Exonerated Brian Banks signs with Atlanta Falcons
Almost a year ago, a former standout football player at Long Beach Polytechnic High School trembled in Los Angeles County Superior Court as a judge dismissed his rape conviction. Outside the courtroom that day, Brian Banks offered cautious hope that one day, he could restart his athletic career.
Wednesday, Banks signed a contract with the NFL’s Atlanta Falcons, a major step in his quest for redemption.
“I can’t believe this is happening,” Banks told reporters shortly after signing. “This is the biggest accomplishment of my life, but it is also just the beginning.”
It was his biggest accomplishment, he said, aside from clearing his name.
In 2002, a classmate accused Banks of rape. At the time, the 17-year-old linebacker was drawing attention from USC, UCLA and other schools, he said, even though he had just completed his junior year of high school.
Banks insisted that his sexual contact with the classmate was consensual, but his lawyer advised him to plead no contest rather than risk being sentenced to 41 years to life in prison in a he-said-she-said trial. Banks did as his lawyer advised and spent five years in prison and another five on parole.
Then, in 2011, his accuser reached out to him on Facebook. She admitted she had lied about the alleged rape in a conversation that was taped by Banks and a private investigator. The tape interested the California Innocence Project, whose investigators found other evidence to back up Banks’ claims. He was ultimately exonerated in May 2012.
Since then, Banks’ journey back to football has attracted national attention. Multiple NFL teams invited him to try out, but he was never signed.
Banks said he tried out with the Falcons just two weeks before the start of the 2012 season. Team officials told him that although he looked physically fit, the timing was bad. They sent him home, but promised to keep in touch.
Without an NFL deal, Banks spent the 2012 season with the Las Vegas Locomotives of the United Football League, with which he appeared in two games and posted one tackle.
But Wednesday, he was signing his new contract in a sweatshirt depicting a California license plate that read “XONR8” and a black-and-white Dodgers baseball cap.
“We are pleased to have Brian join our team,” Falcons General Manager Thomas Dimitroff said in a statement. “We had a chance to work him out last year and have been monitoring his progress since then.

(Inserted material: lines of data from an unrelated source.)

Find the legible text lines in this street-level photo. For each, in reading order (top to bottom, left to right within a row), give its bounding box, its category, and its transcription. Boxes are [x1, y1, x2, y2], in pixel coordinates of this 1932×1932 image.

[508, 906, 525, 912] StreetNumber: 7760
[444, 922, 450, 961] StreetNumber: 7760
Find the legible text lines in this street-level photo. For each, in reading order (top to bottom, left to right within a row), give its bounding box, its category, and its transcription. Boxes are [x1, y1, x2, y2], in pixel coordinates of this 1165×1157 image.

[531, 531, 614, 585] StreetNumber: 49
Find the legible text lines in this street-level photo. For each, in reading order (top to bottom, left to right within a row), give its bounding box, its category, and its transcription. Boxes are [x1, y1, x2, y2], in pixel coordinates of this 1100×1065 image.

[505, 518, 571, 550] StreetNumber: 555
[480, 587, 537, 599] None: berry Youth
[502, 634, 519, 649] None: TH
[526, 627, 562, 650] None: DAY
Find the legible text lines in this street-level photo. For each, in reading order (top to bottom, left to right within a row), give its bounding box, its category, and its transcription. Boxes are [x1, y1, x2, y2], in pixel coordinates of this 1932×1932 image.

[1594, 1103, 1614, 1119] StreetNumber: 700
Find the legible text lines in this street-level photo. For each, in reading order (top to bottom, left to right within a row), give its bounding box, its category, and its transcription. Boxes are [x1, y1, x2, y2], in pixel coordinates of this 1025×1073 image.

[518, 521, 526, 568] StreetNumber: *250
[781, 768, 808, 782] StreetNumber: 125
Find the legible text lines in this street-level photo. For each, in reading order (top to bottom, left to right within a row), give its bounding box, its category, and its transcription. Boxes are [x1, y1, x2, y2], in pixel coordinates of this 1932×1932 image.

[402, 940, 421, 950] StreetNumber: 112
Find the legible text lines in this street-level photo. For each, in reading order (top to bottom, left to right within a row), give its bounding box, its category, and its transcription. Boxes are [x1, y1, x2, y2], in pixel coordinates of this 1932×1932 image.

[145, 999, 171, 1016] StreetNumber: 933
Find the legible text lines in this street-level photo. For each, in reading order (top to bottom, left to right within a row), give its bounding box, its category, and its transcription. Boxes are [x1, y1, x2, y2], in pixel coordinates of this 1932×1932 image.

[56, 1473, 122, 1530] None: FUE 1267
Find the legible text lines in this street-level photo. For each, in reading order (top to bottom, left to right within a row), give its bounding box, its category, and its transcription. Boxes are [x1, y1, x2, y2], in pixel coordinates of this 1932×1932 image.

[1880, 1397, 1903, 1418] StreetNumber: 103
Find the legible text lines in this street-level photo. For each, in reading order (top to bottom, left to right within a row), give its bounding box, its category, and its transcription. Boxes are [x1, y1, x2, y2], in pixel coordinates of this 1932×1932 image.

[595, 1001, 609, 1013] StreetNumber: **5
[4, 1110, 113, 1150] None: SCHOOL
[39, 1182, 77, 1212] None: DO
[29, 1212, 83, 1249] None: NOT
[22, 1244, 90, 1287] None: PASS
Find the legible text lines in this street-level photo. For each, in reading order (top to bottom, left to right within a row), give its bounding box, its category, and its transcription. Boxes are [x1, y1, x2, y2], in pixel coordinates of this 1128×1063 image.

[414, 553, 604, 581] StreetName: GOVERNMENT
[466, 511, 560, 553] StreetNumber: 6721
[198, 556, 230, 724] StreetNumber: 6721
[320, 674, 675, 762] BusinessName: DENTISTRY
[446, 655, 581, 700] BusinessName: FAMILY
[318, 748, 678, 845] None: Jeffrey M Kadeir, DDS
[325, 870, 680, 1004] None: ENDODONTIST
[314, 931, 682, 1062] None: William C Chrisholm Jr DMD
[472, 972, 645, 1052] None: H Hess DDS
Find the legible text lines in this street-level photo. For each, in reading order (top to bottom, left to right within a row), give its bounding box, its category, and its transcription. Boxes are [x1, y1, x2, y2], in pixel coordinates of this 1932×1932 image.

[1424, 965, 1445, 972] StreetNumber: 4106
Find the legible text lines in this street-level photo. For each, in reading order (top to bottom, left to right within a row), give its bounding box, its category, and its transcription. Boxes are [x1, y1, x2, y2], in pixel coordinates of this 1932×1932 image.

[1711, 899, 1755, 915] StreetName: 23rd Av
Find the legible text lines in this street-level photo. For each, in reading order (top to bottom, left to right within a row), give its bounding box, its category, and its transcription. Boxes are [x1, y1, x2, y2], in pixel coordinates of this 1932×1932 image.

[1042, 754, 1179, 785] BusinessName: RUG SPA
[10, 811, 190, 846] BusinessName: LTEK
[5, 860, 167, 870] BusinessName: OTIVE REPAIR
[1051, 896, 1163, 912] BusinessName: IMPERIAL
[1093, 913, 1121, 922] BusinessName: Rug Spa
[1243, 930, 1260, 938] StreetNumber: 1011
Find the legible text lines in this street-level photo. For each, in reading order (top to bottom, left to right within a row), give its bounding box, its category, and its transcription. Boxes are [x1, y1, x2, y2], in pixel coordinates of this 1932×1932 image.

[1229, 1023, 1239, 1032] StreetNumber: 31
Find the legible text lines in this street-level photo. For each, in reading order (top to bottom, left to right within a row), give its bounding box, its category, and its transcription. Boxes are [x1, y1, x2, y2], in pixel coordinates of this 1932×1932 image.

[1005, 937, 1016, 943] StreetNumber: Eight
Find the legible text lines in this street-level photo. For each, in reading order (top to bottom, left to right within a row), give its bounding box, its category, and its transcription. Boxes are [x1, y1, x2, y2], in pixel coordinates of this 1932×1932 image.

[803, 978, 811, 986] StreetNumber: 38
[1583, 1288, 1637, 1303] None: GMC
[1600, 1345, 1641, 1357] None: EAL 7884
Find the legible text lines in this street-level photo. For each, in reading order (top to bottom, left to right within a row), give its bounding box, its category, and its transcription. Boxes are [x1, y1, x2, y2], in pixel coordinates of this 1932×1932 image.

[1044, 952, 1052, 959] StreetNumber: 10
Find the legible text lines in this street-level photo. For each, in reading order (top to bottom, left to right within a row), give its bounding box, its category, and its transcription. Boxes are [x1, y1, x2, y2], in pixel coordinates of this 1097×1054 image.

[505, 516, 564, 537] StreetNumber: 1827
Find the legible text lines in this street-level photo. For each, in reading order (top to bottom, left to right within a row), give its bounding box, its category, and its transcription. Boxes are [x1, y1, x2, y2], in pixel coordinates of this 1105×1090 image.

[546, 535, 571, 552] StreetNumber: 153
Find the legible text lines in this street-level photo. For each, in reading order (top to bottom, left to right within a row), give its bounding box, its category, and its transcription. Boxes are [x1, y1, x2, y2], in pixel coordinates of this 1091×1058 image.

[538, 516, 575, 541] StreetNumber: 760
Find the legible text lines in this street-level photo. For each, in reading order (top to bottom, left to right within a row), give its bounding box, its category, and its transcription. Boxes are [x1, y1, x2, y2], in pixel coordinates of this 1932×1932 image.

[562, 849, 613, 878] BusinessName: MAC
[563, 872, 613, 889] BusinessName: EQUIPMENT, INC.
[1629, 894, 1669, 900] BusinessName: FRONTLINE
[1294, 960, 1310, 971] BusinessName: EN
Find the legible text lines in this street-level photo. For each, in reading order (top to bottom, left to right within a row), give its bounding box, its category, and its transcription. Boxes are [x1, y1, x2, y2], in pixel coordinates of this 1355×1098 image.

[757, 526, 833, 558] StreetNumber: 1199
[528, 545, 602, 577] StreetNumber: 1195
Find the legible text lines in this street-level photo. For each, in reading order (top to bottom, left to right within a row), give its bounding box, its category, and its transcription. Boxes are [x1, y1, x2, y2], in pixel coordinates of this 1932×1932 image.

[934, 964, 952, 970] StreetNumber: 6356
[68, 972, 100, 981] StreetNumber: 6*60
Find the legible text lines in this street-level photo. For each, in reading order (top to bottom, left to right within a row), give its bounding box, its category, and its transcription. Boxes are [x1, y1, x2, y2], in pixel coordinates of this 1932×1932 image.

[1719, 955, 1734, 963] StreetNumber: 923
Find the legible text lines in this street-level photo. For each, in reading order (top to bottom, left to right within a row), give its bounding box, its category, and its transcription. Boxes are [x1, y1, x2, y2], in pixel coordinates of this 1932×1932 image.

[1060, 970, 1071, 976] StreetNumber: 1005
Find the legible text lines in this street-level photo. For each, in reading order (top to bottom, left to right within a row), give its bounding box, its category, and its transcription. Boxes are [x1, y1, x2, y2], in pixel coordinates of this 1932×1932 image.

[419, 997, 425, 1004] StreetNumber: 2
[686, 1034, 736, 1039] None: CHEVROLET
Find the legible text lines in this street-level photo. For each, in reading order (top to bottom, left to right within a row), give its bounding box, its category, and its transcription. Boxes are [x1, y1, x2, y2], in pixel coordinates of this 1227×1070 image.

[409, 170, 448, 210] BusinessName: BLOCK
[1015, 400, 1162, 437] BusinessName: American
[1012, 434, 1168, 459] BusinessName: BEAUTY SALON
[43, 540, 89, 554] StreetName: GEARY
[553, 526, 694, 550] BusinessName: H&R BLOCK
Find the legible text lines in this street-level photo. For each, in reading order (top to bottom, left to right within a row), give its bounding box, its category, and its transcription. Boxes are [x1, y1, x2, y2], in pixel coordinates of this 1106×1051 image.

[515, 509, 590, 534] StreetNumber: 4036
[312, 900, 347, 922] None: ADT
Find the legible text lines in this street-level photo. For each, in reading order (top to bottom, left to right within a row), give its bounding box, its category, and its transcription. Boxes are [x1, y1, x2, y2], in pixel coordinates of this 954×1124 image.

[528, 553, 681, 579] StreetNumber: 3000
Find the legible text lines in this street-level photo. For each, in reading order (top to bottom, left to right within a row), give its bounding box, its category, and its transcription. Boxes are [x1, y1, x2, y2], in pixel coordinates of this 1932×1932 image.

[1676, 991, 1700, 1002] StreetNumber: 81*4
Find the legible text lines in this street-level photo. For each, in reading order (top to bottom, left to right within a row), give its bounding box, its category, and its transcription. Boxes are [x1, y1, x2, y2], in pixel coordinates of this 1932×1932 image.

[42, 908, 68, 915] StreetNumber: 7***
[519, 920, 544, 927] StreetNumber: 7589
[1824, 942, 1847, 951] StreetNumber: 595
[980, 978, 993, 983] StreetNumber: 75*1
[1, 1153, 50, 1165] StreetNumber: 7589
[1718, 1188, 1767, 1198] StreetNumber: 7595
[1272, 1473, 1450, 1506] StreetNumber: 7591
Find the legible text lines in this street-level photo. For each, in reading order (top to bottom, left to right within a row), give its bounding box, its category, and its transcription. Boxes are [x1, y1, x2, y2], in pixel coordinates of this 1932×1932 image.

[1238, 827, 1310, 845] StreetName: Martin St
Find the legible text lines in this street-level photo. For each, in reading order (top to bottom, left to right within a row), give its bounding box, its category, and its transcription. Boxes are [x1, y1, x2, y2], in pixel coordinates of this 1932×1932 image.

“He has worked extremely hard for this chance over the last year and he has shown us that he is prepared for this opportunity. We are happy that Brian will have a chance to live out his dream of playing in the NFL and we look forward to seeing him on the field.”
There is no guarantee that Banks will take the field on Sundays. The details of his contract were not released, and Banks must still earn a spot on the Falcon’s 53-man roster.